Q. Explain the first two lines of My Last Duchess by Robert Browning.

Answer: In the first two lines of My Last Duchess, written by Robert Browning, the Duke is shown to paint of a portrait of his last judges and the tone is that of the sincere admiration of a genuine lover of art. The picture is lifelike as if the painter was able to capture the soul of the Duchess. The essential quality of the Duchess was an abundance of goodness and a sense of joy which she showed on people indiscriminately. That sense of joy made her cheeks flushed.

Q. Which trait of the Duchess’ character irritated the Duke most?

Answer: The Duchess, the wife of the Duke of Ferrara, was a lady of free and frank disposition. She was easily pleased and was never slow in expressing that pleasure. She receives gifts from her husband an from others. With an equal degree of pleasure, thus, it was clear that she did not attach an special importance to her husband’s gift. Moreover, she had the habit of smiling not only at her husband, but everybody else.

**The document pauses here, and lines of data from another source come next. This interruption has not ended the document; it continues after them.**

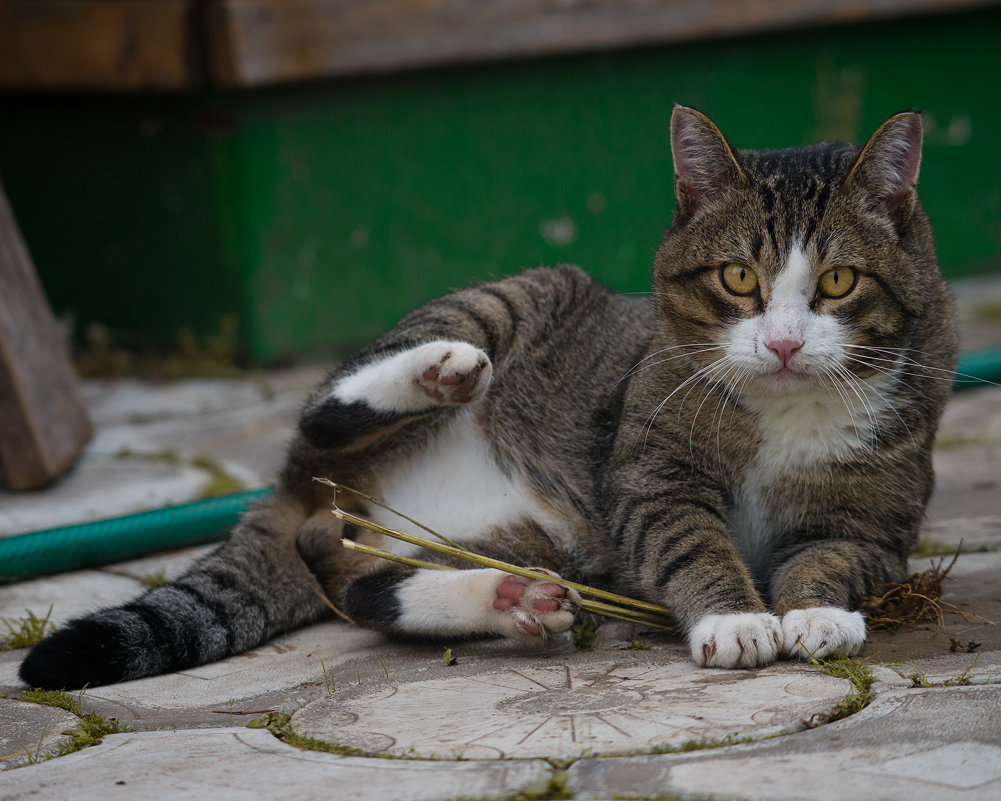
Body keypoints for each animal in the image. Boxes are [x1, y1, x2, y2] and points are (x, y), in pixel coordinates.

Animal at [17, 104, 952, 688]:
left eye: (837, 281)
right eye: (737, 279)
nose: (786, 343)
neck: (789, 410)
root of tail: (309, 497)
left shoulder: (876, 526)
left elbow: (829, 554)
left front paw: (816, 613)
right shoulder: (647, 471)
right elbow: (688, 539)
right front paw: (733, 620)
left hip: (536, 540)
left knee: (356, 580)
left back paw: (503, 600)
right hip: (510, 296)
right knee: (322, 414)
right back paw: (438, 372)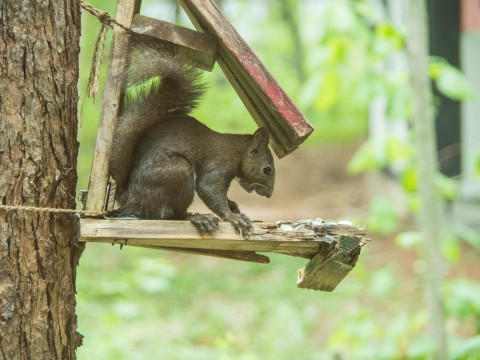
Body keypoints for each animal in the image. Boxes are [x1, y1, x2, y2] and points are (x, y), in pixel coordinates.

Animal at [107, 34, 276, 236]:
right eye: (267, 169)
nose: (269, 194)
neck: (238, 151)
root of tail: (130, 198)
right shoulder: (220, 163)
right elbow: (208, 188)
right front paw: (232, 217)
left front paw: (233, 206)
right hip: (178, 171)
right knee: (171, 215)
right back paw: (197, 217)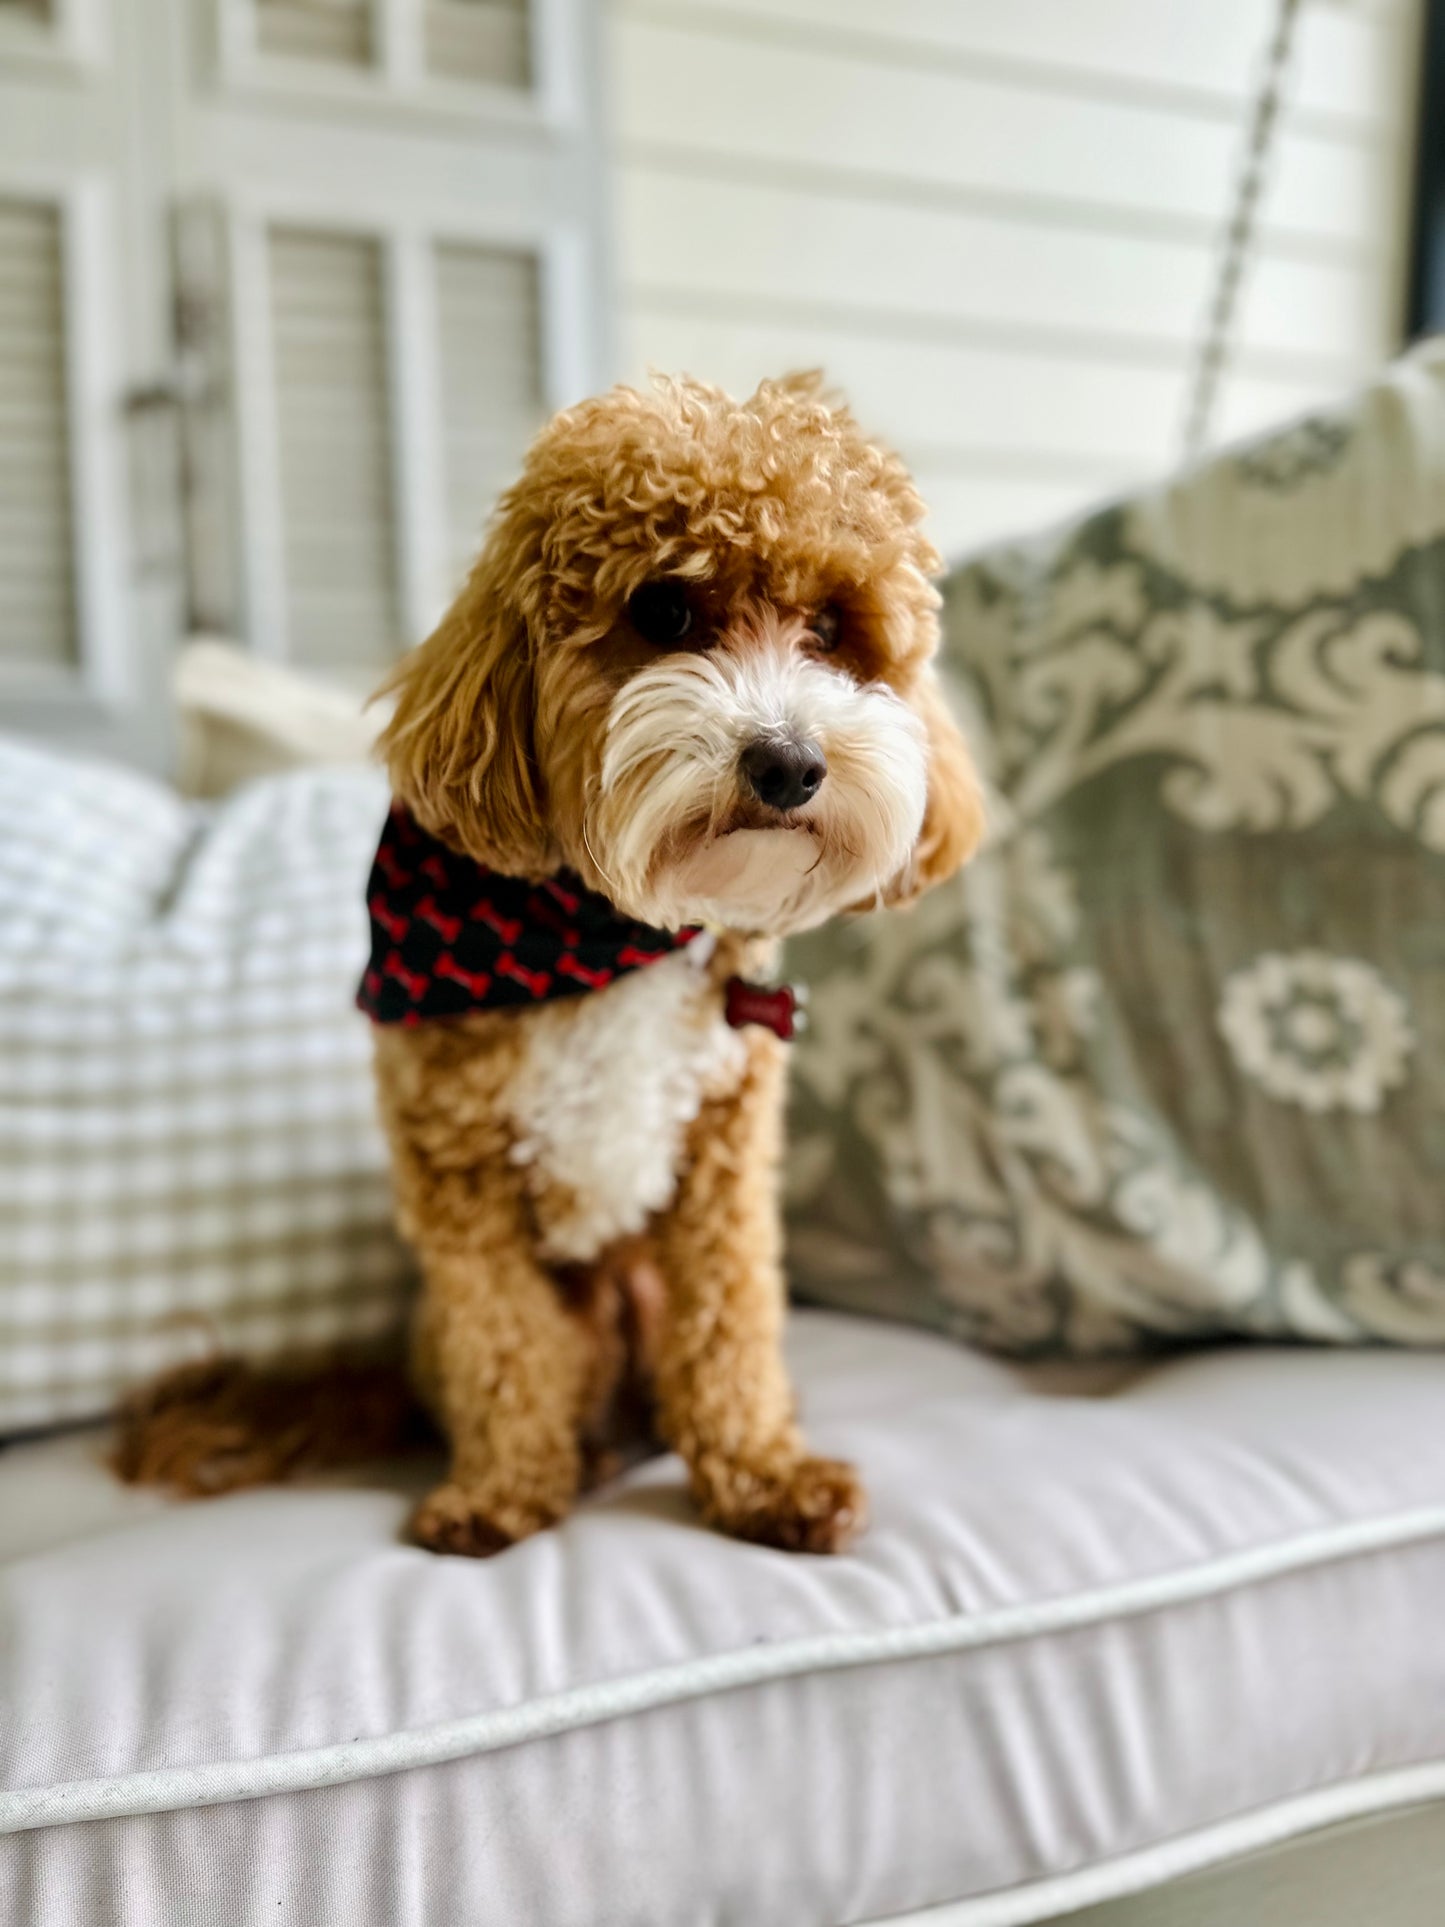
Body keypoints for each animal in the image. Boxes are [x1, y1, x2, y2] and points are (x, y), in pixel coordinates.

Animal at [116, 371, 986, 1549]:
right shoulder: (459, 1174)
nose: (790, 763)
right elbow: (504, 1340)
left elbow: (731, 1324)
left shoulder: (722, 1163)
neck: (608, 935)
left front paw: (763, 1472)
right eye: (663, 611)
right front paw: (497, 1492)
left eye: (829, 628)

It is this trait of her character that irritated the Duke most.

Q. “This grew; I gave commands;

Then all smiles stopped together.”

-       - Bring out the implication of the lines quoted above.

Answer: The Duke of Ferrara thus speaks to the Count’s envoy in Browning’s poem, My Last Duchess. The Duchess had the habit of smiling not only at her husband, but at everybody else. This irritated the Duke, who felt that his wife had no special love or respect for him. He was an autocrat who was extremely conscious of his own privileges both as a ruler and as a husband. So when he thought that his wife was overstepping the bounds of modesty, he ordered her to be killed. By the expression “all smiles stop together” he ironically refers to this brutal murder of his wife.

Q. Do you think that the Duke of Ferrara delivers his speech to the Count’s envoy with some particular object in view?

Answer: Browning’s My Last Dutchess is a fine specimen of dramatic monologue in which the character of the Duke of Ferrara has been skilfully portrayed through his own speech. He is a man of autocratic temperament and is jealous of his own privileges. He loves to rule predominantly. His former wife was killed by his order because he did not find her behaviour to his taste. Now he has decided to marry the daughter of a Count whose envoy has been sent to him. He delivers his speech to the envoy in order to impress on him the fact that he would gain absolute and unconditional devotion from the woman he marries.